[Data]
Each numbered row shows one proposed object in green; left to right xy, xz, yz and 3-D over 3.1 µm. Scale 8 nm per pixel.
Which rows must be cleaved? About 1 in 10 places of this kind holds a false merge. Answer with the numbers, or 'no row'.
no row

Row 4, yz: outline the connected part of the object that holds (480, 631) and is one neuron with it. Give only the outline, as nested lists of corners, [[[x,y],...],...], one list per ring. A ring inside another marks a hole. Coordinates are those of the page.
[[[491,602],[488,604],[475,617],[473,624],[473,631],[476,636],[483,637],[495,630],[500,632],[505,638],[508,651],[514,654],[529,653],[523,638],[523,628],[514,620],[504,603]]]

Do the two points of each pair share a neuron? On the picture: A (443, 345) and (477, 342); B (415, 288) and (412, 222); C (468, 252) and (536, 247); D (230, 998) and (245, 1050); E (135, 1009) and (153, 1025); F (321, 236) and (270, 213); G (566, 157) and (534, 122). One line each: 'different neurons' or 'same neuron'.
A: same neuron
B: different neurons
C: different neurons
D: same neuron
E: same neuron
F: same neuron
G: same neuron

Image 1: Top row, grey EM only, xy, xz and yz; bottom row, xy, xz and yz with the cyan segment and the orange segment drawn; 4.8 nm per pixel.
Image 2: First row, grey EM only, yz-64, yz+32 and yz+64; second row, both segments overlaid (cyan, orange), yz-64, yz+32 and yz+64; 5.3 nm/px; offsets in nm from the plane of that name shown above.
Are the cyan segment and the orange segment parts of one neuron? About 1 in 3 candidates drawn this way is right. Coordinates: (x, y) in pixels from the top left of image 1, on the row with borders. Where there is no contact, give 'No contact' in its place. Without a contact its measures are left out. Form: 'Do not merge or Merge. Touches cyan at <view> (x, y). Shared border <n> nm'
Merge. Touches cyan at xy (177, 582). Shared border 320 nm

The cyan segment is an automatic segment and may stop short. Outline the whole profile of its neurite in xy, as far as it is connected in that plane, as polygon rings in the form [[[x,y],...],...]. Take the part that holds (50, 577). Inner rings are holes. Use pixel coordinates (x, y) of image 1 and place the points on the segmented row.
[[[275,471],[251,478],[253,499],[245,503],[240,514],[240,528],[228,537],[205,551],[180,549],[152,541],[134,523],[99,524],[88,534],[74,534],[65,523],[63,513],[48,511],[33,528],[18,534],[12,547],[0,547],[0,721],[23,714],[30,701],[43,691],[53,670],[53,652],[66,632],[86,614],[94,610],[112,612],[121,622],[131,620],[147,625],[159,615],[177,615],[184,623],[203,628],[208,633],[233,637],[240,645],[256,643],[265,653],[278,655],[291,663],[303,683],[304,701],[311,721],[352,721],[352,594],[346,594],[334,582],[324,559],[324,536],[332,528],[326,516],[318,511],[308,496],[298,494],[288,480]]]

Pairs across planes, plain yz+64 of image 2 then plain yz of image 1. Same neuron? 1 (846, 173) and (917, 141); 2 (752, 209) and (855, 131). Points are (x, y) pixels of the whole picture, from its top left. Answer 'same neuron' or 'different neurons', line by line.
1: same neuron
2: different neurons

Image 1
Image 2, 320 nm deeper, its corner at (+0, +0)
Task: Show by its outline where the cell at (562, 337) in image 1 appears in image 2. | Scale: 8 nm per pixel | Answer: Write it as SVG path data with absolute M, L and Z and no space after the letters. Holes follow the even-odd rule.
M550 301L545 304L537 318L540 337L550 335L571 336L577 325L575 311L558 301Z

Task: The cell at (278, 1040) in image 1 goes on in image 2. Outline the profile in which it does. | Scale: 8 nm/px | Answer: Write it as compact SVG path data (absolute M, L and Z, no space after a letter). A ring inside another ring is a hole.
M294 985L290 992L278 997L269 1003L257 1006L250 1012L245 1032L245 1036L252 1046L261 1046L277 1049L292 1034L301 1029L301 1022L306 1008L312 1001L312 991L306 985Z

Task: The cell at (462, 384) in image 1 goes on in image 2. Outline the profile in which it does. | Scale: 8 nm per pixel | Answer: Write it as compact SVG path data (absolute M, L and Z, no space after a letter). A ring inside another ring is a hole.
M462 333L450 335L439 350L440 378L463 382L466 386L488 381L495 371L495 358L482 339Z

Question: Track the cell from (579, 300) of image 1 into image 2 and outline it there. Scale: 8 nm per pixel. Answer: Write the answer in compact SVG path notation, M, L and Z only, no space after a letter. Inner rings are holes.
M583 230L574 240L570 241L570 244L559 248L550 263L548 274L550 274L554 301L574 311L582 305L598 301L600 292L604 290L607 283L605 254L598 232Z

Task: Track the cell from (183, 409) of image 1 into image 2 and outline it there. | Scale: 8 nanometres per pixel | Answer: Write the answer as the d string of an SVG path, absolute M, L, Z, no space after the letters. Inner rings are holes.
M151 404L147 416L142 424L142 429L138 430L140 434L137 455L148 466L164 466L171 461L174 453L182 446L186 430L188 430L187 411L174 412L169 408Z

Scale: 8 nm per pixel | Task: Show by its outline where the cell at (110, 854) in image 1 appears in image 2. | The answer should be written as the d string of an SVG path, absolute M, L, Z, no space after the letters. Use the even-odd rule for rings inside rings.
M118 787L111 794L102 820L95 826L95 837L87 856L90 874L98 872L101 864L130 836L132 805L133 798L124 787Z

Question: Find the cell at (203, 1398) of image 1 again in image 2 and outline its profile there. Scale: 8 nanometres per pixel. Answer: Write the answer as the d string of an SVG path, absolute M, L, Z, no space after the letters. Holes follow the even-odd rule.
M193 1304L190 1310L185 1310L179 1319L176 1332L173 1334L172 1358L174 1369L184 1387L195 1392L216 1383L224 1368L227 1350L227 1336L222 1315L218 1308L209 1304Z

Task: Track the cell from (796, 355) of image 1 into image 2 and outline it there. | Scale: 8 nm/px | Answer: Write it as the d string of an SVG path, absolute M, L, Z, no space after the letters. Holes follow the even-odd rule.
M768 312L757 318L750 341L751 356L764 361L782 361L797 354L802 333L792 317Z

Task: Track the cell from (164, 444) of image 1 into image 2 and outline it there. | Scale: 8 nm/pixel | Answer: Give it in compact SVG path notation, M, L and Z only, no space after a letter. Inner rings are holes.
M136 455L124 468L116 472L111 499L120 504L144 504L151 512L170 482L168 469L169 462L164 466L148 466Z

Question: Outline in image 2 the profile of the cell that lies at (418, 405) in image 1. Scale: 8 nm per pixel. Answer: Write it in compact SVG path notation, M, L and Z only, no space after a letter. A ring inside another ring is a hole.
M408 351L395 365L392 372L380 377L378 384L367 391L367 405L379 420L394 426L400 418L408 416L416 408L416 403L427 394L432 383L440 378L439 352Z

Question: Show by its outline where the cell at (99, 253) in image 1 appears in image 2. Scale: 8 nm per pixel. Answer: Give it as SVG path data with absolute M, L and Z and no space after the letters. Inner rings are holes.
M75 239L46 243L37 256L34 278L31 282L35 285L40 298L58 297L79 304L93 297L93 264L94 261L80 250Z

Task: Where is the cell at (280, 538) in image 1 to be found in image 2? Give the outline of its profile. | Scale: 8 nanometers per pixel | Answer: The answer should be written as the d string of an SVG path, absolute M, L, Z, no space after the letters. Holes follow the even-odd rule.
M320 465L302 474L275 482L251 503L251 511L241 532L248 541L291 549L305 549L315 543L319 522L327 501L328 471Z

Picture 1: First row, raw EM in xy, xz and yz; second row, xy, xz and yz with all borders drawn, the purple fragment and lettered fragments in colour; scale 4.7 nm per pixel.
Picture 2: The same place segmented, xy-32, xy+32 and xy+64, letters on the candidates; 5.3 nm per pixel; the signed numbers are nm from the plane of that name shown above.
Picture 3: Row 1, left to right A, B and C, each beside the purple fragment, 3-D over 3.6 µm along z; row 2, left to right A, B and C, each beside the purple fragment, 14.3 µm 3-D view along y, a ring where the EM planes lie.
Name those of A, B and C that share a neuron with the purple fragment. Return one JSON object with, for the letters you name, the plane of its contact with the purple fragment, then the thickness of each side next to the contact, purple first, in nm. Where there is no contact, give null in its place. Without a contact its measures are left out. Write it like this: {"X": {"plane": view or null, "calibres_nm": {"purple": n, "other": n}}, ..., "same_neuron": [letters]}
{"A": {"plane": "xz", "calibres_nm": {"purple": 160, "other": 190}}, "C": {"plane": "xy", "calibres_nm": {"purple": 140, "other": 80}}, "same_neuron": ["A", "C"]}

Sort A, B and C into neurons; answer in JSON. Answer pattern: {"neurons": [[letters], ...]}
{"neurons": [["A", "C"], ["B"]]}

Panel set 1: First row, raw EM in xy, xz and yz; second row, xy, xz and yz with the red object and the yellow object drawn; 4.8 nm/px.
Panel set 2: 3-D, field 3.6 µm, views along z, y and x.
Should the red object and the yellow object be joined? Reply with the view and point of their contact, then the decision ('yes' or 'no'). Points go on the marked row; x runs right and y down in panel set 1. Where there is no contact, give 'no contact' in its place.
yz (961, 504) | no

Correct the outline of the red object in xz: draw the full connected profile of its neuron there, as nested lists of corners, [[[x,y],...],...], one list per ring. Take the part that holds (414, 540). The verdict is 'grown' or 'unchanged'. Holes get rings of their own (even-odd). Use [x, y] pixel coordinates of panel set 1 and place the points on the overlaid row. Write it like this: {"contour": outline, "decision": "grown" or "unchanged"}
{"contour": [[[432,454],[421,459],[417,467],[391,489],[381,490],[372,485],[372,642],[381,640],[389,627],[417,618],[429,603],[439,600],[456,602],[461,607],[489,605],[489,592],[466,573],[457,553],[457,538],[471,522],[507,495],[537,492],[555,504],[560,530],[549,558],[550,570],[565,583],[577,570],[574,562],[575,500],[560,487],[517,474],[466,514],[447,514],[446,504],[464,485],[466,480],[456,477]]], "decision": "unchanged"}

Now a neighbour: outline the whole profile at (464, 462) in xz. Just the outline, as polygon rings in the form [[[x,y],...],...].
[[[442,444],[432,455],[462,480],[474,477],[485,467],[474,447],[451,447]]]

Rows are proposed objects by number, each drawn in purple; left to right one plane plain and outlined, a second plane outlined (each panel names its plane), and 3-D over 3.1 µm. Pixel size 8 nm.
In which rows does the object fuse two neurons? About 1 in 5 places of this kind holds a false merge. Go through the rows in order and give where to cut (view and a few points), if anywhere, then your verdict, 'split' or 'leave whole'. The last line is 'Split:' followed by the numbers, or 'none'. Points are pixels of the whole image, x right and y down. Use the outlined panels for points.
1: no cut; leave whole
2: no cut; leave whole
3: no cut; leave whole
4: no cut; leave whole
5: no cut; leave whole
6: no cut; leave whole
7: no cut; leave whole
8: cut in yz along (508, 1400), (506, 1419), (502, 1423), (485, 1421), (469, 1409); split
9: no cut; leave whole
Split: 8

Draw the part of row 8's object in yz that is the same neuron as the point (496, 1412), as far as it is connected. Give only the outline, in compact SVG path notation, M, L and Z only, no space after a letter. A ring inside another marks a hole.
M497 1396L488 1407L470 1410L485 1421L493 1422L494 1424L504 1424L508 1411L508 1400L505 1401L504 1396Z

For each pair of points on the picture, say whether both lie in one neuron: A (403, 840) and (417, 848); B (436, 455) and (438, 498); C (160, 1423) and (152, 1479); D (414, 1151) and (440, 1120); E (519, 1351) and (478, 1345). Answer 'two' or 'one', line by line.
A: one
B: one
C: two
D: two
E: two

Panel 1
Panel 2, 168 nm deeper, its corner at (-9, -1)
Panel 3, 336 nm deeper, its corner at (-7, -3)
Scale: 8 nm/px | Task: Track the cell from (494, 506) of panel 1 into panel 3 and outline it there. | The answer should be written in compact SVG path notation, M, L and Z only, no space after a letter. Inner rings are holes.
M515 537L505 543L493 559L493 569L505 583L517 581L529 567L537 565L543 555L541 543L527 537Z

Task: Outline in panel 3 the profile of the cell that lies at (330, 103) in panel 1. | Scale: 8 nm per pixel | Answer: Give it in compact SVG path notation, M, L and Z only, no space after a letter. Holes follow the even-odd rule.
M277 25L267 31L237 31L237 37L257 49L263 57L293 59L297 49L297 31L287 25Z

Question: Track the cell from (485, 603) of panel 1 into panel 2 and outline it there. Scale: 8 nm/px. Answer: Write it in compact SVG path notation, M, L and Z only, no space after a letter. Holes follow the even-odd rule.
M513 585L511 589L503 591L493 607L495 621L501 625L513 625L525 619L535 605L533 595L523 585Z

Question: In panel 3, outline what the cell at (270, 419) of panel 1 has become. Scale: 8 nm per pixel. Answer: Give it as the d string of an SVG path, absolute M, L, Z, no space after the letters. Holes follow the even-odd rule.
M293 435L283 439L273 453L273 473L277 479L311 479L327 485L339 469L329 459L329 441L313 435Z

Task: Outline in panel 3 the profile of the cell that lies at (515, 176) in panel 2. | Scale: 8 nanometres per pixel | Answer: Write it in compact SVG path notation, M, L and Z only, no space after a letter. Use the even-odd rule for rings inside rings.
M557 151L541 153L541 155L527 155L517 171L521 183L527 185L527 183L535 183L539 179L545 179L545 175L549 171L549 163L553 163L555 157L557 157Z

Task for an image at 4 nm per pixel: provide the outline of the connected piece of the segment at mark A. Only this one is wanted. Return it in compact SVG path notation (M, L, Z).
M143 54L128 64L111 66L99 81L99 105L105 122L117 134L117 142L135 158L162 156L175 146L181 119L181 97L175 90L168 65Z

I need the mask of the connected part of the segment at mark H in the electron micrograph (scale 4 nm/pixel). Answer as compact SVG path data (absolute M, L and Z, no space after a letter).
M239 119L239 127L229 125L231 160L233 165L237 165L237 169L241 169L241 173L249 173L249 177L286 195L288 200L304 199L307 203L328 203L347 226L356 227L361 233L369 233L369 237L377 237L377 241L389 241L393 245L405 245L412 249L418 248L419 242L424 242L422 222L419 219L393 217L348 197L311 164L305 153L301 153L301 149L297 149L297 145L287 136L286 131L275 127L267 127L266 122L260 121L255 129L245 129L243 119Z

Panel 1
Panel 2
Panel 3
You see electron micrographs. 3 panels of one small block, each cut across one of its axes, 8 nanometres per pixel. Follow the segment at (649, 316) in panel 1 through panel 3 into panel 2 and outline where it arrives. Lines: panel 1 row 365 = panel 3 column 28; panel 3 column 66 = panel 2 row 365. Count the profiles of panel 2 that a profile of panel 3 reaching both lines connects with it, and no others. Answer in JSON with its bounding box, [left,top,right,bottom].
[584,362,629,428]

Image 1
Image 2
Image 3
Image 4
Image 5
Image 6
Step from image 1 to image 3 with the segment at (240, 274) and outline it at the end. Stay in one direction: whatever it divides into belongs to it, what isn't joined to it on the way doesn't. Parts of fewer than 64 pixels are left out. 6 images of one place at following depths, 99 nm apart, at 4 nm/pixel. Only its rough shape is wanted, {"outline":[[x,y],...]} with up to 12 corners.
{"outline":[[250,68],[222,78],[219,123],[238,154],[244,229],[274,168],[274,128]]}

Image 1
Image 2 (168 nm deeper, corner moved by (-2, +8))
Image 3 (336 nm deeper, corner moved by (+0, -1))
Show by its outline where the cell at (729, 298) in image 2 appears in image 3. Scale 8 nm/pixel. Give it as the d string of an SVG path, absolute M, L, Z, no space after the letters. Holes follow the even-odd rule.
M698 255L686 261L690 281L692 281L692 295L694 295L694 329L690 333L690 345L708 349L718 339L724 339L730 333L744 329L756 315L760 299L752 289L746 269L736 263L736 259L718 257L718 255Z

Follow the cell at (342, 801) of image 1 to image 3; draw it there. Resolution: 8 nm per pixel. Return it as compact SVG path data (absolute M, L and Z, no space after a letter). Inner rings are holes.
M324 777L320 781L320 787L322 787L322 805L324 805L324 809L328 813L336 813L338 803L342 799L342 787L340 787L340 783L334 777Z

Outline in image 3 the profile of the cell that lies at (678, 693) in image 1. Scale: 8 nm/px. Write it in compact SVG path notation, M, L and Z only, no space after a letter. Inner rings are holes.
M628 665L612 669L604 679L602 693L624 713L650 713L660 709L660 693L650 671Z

[Problem statement]
From the listing above, collect every line that mentions the word "shown".

[Task response]
Image 2: First row, grey EM only, yz-64, yz+32 and yz+64; second row, both segments overlaid (cyan, orange), yz-64, yz+32 and yz+64; 5.3 nm/px; offsets in nm from the plane of that name shown above.
Picture 2: The same place segmented, xy-32, xy+32 and xy+64, letters on the candidates; 5.3 nm per pixel; the signed numbers are nm from the plane of that name shown above.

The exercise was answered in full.